Justement, en parlant de quota, avril 2015 sera le dernier anniversaire de cette institution mise en place en 1984 sur la base d'une référence 1983. Trente ans de contingentement, de critiques lors de sa mise en place, de critiques pendant son application et de critiques lors de sa suppression. Va comprendre ! Le système a permis de réguler une production excédentaire, de maintenir un prix relativement stable et d'envisager une certaine vision à moyen terme. Mais il a sclérosé les plus dynamiques tout en divisant pratiquement par 5 le nombre de producteurs en trente ans. Habitués à recevoir tous les mois la « paie de lait », nous nous sommes progressivement laissés aller à une certaine atonie jusqu'à la première crise de 2009 qui secoua le monde laitier, peu accoutumés aux crises contrairement à nos collègues en porc ou volaille.
Aujourd'hui, nous sommes au début d'une nouvelle ère, avec beaucoup d'interrogations, mais aussi l'espoir d'infléchir le cours des choses.
Quoi qu'en disent les laiteries, le quota donnait une valeur marchande à nos exploitations. Maintenant, ce sera la valeur du contrat. Nous ne serons plus propriétaires de notre droit à produire, qui ne sera d'ailleurs plus un droit mais un volume contractualisé. Mais que vaut un contrat arrivé à son terme ou que l'on veut céder à un repreneur livrant à une autre laiterie ? La laiterie aura tout pouvoir de virer les grandes gueules ou un petit livreur excentré de la zone de collecte puisque, de toute façon, le lait restera dans l'entreprise. L'évincé devra retrouver une entreprise qui veuille bien l'accueillir. En période de forte demande, cela ne posera pas de problème, mais en cas d'excédents ou de marché déprimé... Vous l'avez compris, nous sommes passés d'un système administré à un système régulé par l'acheteur et le marché. Les économistes tablent sur 20 000 livreurs en 2025 : moins nous serons nombreux et moins nous pèserons.
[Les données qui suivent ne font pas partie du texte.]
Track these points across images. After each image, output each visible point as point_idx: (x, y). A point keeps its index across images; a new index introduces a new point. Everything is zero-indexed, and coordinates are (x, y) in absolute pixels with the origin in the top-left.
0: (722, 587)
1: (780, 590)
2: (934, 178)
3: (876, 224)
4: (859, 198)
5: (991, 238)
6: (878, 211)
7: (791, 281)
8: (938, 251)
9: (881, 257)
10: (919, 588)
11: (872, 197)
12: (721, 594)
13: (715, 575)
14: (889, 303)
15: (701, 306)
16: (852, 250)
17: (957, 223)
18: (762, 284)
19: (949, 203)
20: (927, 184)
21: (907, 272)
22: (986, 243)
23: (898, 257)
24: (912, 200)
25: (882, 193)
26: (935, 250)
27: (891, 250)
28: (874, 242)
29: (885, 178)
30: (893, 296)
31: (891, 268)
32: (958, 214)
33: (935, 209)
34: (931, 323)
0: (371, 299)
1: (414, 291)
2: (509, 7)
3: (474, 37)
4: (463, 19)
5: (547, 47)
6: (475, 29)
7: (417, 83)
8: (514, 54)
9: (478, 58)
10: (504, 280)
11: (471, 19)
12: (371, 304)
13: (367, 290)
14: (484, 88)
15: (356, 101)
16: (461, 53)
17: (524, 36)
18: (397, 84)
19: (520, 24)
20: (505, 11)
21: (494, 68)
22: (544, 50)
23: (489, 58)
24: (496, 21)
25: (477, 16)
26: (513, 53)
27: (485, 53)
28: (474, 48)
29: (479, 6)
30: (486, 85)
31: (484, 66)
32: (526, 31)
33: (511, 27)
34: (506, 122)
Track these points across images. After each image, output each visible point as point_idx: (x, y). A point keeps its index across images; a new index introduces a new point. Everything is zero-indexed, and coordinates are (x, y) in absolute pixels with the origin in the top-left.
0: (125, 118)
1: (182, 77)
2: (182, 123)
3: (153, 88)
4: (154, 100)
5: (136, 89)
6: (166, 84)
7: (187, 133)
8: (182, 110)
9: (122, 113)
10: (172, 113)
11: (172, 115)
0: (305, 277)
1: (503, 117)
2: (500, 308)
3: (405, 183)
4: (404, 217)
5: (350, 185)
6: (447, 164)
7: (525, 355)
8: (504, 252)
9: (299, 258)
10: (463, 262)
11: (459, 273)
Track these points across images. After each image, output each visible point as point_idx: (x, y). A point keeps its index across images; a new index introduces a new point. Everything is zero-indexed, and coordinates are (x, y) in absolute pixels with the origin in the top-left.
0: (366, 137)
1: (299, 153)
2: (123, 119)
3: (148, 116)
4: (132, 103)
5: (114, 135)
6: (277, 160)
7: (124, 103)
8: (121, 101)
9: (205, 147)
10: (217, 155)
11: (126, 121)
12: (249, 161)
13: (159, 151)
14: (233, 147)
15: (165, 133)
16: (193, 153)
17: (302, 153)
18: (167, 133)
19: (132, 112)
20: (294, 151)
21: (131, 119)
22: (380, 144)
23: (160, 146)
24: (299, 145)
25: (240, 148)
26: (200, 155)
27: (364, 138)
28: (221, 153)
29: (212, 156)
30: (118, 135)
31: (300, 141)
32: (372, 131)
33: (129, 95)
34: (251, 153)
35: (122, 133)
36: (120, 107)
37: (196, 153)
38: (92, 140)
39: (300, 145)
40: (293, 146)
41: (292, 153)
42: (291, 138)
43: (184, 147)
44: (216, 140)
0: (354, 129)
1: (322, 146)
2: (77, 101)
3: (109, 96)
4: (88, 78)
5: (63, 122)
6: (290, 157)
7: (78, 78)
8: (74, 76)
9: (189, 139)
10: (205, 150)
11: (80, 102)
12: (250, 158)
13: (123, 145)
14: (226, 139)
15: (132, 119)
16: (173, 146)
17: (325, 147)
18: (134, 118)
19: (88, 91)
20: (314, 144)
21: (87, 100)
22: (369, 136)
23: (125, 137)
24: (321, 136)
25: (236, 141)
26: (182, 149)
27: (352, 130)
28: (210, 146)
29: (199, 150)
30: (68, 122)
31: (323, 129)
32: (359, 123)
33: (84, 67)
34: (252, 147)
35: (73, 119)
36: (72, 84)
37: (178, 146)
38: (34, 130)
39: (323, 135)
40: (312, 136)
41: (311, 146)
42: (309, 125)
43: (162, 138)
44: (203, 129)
Il est urgent de se regrouper en OP interlaiteries (coops et privées) afin de peser sur l'approvisionnement, sous peine de se voir progressivement intégrés. Certaines entreprises promettent de cautionner une partie des emprunts d'un jeune s'engageant par contrat. Ce qui peut apparaître comme un gage de sécurité est en fait un moyen de rendre captif le jeune producteur. Avec un prix du litre honnête, nous devrions être capables d'assumer le risque. Être acteur de notre avenir ou le subir : voilà le grand défi du lait.